I am developing a file compressor program. We are currently implementing .ZIP archiver standart, so that when generate a compressed .ZIP archiver any other reputable compressor (such as 7zip) can perfectly understand/uncompres it.
We are now developing the DEFLATE algorithm based on RFC 1951
We have a variant of LZ77 and the Huffman coding with fixed codes working perfectly and compatible with the RFC, thus working with Literal-Length + Distance values.
On the Dynamic Huffman Coding I am currently able to extract the Huffman trees from some compressed data (compressed via another reliable compressor), but when it's time to start decompressing the real data I get incorrect values.

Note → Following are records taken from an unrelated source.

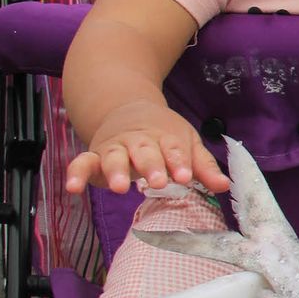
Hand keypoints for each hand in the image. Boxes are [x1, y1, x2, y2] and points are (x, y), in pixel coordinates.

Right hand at [64, 100, 229, 194]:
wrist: (129, 109)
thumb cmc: (164, 134)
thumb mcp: (188, 145)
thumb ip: (204, 167)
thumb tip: (225, 186)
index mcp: (165, 138)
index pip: (174, 149)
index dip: (179, 163)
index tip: (185, 176)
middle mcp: (138, 142)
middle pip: (144, 152)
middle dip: (151, 166)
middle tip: (157, 182)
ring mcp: (114, 148)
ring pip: (114, 157)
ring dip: (115, 170)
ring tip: (119, 187)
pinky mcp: (94, 157)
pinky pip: (81, 163)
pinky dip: (75, 173)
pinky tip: (73, 188)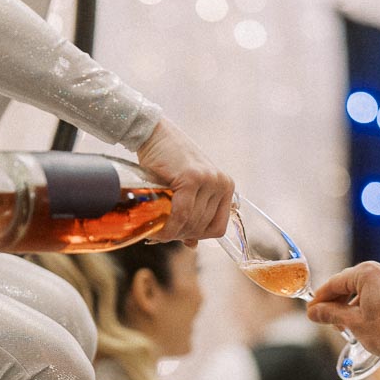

Possibly I'm reading the trees in a wrong way.
I have not specificly found any place where someone explains with exactitude the way the values of these trees are stored on the compressed data.
I assume the encoded data follows the same literal-length values (0~285) + distance (0~30) with its corresponding extra bits per literal / distance as explained in the RFC the same way fixed huffman encoding does.
The way this is stored on fixed huffman encoding is that Huffman Codes are stored with the most significant bit of the code on the least significant bit in memory. This way you are able to navigate down the encoding tree reading bit by bit.
Extra bits of the Huffman code are stored the other way instead .
Does Dynamic Huffman Coding store them the same way?
Is there something I am missing or that I should be aware?